TASK MATERIAL ▸
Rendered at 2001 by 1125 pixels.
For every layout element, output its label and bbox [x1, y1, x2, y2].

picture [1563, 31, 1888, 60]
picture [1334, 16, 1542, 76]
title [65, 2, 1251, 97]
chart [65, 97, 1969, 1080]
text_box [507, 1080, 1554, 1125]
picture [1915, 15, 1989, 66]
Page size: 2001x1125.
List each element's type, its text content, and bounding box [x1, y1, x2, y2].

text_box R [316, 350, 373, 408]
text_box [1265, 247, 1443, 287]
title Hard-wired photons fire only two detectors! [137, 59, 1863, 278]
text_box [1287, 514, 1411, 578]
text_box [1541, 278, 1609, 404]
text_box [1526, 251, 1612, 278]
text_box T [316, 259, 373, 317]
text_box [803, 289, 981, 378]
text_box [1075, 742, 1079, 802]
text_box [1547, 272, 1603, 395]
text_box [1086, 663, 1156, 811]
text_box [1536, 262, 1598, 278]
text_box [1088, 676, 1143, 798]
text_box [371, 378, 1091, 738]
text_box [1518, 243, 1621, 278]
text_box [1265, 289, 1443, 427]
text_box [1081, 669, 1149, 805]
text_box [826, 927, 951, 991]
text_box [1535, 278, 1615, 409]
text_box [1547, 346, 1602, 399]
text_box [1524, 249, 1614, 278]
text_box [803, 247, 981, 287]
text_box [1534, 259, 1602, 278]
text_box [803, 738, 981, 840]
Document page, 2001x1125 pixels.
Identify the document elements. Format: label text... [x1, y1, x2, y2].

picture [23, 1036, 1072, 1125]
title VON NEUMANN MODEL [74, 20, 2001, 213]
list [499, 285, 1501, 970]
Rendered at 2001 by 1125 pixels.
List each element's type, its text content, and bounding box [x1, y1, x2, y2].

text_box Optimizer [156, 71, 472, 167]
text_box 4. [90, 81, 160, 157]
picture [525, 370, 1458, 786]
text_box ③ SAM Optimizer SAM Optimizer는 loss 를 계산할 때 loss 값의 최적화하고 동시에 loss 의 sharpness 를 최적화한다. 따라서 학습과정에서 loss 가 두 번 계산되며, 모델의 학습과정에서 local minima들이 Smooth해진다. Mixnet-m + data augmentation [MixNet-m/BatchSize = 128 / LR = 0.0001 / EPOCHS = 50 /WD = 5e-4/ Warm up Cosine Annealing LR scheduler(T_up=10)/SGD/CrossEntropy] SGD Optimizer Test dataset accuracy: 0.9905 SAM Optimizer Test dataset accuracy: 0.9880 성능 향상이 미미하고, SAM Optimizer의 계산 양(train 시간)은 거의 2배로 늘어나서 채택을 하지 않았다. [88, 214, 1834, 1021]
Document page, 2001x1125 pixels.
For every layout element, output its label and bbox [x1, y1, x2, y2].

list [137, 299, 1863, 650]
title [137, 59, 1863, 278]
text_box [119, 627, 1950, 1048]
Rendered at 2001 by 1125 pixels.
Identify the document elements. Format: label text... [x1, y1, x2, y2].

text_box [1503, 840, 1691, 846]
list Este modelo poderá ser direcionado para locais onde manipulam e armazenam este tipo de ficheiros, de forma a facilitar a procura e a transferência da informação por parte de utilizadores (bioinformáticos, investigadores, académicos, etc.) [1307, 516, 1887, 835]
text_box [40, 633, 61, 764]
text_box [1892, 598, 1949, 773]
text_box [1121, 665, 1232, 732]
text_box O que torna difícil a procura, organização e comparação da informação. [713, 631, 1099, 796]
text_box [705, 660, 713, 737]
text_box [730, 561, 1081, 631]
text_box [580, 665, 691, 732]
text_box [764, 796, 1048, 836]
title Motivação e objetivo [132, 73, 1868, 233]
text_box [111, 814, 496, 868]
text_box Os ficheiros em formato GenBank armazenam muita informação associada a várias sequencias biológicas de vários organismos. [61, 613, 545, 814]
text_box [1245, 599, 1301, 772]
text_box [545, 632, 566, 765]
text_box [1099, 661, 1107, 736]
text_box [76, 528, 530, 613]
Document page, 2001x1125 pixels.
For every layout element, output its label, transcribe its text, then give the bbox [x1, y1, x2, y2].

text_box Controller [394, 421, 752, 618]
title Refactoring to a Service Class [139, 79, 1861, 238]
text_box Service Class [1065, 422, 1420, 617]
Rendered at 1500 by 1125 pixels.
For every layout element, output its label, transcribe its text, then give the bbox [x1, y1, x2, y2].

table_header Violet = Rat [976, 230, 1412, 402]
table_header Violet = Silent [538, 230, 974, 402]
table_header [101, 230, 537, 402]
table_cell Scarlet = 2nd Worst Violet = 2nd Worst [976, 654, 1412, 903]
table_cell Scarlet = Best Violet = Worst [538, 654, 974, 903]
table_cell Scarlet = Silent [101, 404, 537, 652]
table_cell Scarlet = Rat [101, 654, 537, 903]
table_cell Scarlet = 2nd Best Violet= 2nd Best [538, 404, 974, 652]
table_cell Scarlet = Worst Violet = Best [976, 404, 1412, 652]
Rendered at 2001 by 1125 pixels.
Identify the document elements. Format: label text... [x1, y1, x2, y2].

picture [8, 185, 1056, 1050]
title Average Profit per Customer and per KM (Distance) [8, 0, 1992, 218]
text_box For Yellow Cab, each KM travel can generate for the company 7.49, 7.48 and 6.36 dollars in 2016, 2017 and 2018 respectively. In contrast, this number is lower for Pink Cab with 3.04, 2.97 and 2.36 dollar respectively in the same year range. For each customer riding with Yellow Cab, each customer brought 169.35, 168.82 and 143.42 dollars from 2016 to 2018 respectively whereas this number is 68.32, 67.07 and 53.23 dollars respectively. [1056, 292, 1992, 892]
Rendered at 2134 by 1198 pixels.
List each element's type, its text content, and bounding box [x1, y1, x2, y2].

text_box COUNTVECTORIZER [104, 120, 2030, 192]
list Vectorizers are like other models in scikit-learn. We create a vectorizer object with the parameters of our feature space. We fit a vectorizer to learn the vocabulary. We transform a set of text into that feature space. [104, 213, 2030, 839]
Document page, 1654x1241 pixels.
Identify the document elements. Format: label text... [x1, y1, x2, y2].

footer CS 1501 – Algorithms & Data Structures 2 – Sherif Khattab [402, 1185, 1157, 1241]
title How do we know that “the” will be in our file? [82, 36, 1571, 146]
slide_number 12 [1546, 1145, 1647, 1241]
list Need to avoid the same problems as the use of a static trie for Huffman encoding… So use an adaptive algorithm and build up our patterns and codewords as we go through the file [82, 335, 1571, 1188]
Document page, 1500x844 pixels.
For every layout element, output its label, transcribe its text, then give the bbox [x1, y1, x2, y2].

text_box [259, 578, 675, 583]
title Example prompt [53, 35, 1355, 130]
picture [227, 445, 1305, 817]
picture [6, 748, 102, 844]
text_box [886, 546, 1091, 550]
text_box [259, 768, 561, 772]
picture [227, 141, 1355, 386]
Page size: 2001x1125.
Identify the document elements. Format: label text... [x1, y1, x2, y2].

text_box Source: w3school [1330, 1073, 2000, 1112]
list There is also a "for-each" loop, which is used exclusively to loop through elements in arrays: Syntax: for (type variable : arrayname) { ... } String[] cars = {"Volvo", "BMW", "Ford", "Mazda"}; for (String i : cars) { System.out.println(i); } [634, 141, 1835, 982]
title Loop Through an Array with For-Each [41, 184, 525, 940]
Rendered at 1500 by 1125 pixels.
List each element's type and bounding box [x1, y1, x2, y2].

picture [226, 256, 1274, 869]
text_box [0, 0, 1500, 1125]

ACTIVITY ▸ Start to finish, copy the material out exactly.

EXERCISE RESPONSE ▸
Rendered at 2001 by 1125 pixels.
For every layout element, output its label and bbox [x1, y1, x2, y2].

picture [1563, 31, 1888, 60]
picture [1334, 16, 1542, 76]
title [65, 2, 1251, 97]
chart [65, 97, 1969, 1080]
text_box [507, 1080, 1554, 1125]
picture [1915, 15, 1989, 66]
Page size: 2001x1125.
List each element's type, its text content, and bounding box [x1, y1, x2, y2].

text_box R [316, 350, 373, 408]
text_box [1265, 247, 1443, 287]
title Hard-wired photons fire only two detectors! [137, 59, 1863, 278]
text_box [1287, 514, 1411, 578]
text_box [1541, 278, 1609, 404]
text_box [1526, 251, 1612, 278]
text_box T [316, 259, 373, 317]
text_box [803, 289, 981, 378]
text_box [1075, 742, 1079, 802]
text_box [1547, 272, 1603, 395]
text_box [1086, 663, 1156, 811]
text_box [1536, 262, 1598, 278]
text_box [1088, 676, 1143, 798]
text_box [371, 378, 1091, 738]
text_box [1518, 243, 1621, 278]
text_box [1265, 289, 1443, 427]
text_box [1081, 669, 1149, 805]
text_box [826, 927, 951, 991]
text_box [1535, 278, 1615, 409]
text_box [1547, 346, 1602, 399]
text_box [1524, 249, 1614, 278]
text_box [803, 247, 981, 287]
text_box [1534, 259, 1602, 278]
text_box [803, 738, 981, 840]
Document page, 2001x1125 pixels.
Identify the document elements. Format: label text... [x1, y1, x2, y2].

picture [23, 1036, 1072, 1125]
title VON NEUMANN MODEL [74, 20, 2001, 213]
list [499, 285, 1501, 970]
Rendered at 2001 by 1125 pixels.
List each element's type, its text content, and bounding box [x1, y1, x2, y2].

text_box Optimizer [156, 71, 472, 167]
text_box 4. [90, 81, 160, 157]
picture [525, 370, 1458, 786]
text_box ③ SAM Optimizer SAM Optimizer는 loss 를 계산할 때 loss 값의 최적화하고 동시에 loss 의 sharpness 를 최적화한다. 따라서 학습과정에서 loss 가 두 번 계산되며, 모델의 학습과정에서 local minima들이 Smooth해진다. Mixnet-m + data augmentation [MixNet-m/BatchSize = 128 / LR = 0.0001 / EPOCHS = 50 /WD = 5e-4/ Warm up Cosine Annealing LR scheduler(T_up=10)/SGD/CrossEntropy] SGD Optimizer Test dataset accuracy: 0.9905 SAM Optimizer Test dataset accuracy: 0.9880 성능 향상이 미미하고, SAM Optimizer의 계산 양(train 시간)은 거의 2배로 늘어나서 채택을 하지 않았다. [88, 214, 1834, 1021]
Document page, 2001x1125 pixels.
For every layout element, output its label and bbox [x1, y1, x2, y2].

list [137, 299, 1863, 650]
title [137, 59, 1863, 278]
text_box [119, 627, 1950, 1048]
Rendered at 2001 by 1125 pixels.
Identify the document elements. Format: label text... [x1, y1, x2, y2].

text_box [1503, 840, 1691, 846]
list Este modelo poderá ser direcionado para locais onde manipulam e armazenam este tipo de ficheiros, de forma a facilitar a procura e a transferência da informação por parte de utilizadores (bioinformáticos, investigadores, académicos, etc.) [1307, 516, 1887, 835]
text_box [40, 633, 61, 764]
text_box [1892, 598, 1949, 773]
text_box [1121, 665, 1232, 732]
text_box O que torna difícil a procura, organização e comparação da informação. [713, 631, 1099, 796]
text_box [705, 660, 713, 737]
text_box [730, 561, 1081, 631]
text_box [580, 665, 691, 732]
text_box [764, 796, 1048, 836]
title Motivação e objetivo [132, 73, 1868, 233]
text_box [111, 814, 496, 868]
text_box Os ficheiros em formato GenBank armazenam muita informação associada a várias sequencias biológicas de vários organismos. [61, 613, 545, 814]
text_box [1245, 599, 1301, 772]
text_box [545, 632, 566, 765]
text_box [1099, 661, 1107, 736]
text_box [76, 528, 530, 613]
Document page, 2001x1125 pixels.
For every layout element, output its label, transcribe its text, then give the bbox [x1, y1, x2, y2].

text_box Controller [394, 421, 752, 618]
title Refactoring to a Service Class [139, 79, 1861, 238]
text_box Service Class [1065, 422, 1420, 617]
Rendered at 1500 by 1125 pixels.
For every layout element, output its label, transcribe its text, then give the bbox [x1, y1, x2, y2].

table_header Violet = Rat [976, 230, 1412, 402]
table_header Violet = Silent [538, 230, 974, 402]
table_header [101, 230, 537, 402]
table_cell Scarlet = 2nd Worst Violet = 2nd Worst [976, 654, 1412, 903]
table_cell Scarlet = Best Violet = Worst [538, 654, 974, 903]
table_cell Scarlet = Silent [101, 404, 537, 652]
table_cell Scarlet = Rat [101, 654, 537, 903]
table_cell Scarlet = 2nd Best Violet= 2nd Best [538, 404, 974, 652]
table_cell Scarlet = Worst Violet = Best [976, 404, 1412, 652]
Rendered at 2001 by 1125 pixels.
Identify the document elements. Format: label text... [x1, y1, x2, y2].

picture [8, 185, 1056, 1050]
title Average Profit per Customer and per KM (Distance) [8, 0, 1992, 218]
text_box For Yellow Cab, each KM travel can generate for the company 7.49, 7.48 and 6.36 dollars in 2016, 2017 and 2018 respectively. In contrast, this number is lower for Pink Cab with 3.04, 2.97 and 2.36 dollar respectively in the same year range. For each customer riding with Yellow Cab, each customer brought 169.35, 168.82 and 143.42 dollars from 2016 to 2018 respectively whereas this number is 68.32, 67.07 and 53.23 dollars respectively. [1056, 292, 1992, 892]
Rendered at 2134 by 1198 pixels.
List each element's type, its text content, and bounding box [x1, y1, x2, y2].

text_box COUNTVECTORIZER [104, 120, 2030, 192]
list Vectorizers are like other models in scikit-learn. We create a vectorizer object with the parameters of our feature space. We fit a vectorizer to learn the vocabulary. We transform a set of text into that feature space. [104, 213, 2030, 839]
Document page, 1654x1241 pixels.
Identify the document elements. Format: label text... [x1, y1, x2, y2].

footer CS 1501 – Algorithms & Data Structures 2 – Sherif Khattab [402, 1185, 1157, 1241]
title How do we know that “the” will be in our file? [82, 36, 1571, 146]
slide_number 12 [1546, 1145, 1647, 1241]
list Need to avoid the same problems as the use of a static trie for Huffman encoding… So use an adaptive algorithm and build up our patterns and codewords as we go through the file [82, 335, 1571, 1188]
Document page, 1500x844 pixels.
For every layout element, output its label, transcribe its text, then give the bbox [x1, y1, x2, y2].

text_box [259, 578, 675, 583]
title Example prompt [53, 35, 1355, 130]
picture [227, 445, 1305, 817]
picture [6, 748, 102, 844]
text_box [886, 546, 1091, 550]
text_box [259, 768, 561, 772]
picture [227, 141, 1355, 386]
Page size: 2001x1125.
Identify the document elements. Format: label text... [x1, y1, x2, y2].

text_box Source: w3school [1330, 1073, 2000, 1112]
list There is also a "for-each" loop, which is used exclusively to loop through elements in arrays: Syntax: for (type variable : arrayname) { ... } String[] cars = {"Volvo", "BMW", "Ford", "Mazda"}; for (String i : cars) { System.out.println(i); } [634, 141, 1835, 982]
title Loop Through an Array with For-Each [41, 184, 525, 940]
Rendered at 1500 by 1125 pixels.
List each element's type and bounding box [x1, y1, x2, y2].

picture [226, 256, 1274, 869]
text_box [0, 0, 1500, 1125]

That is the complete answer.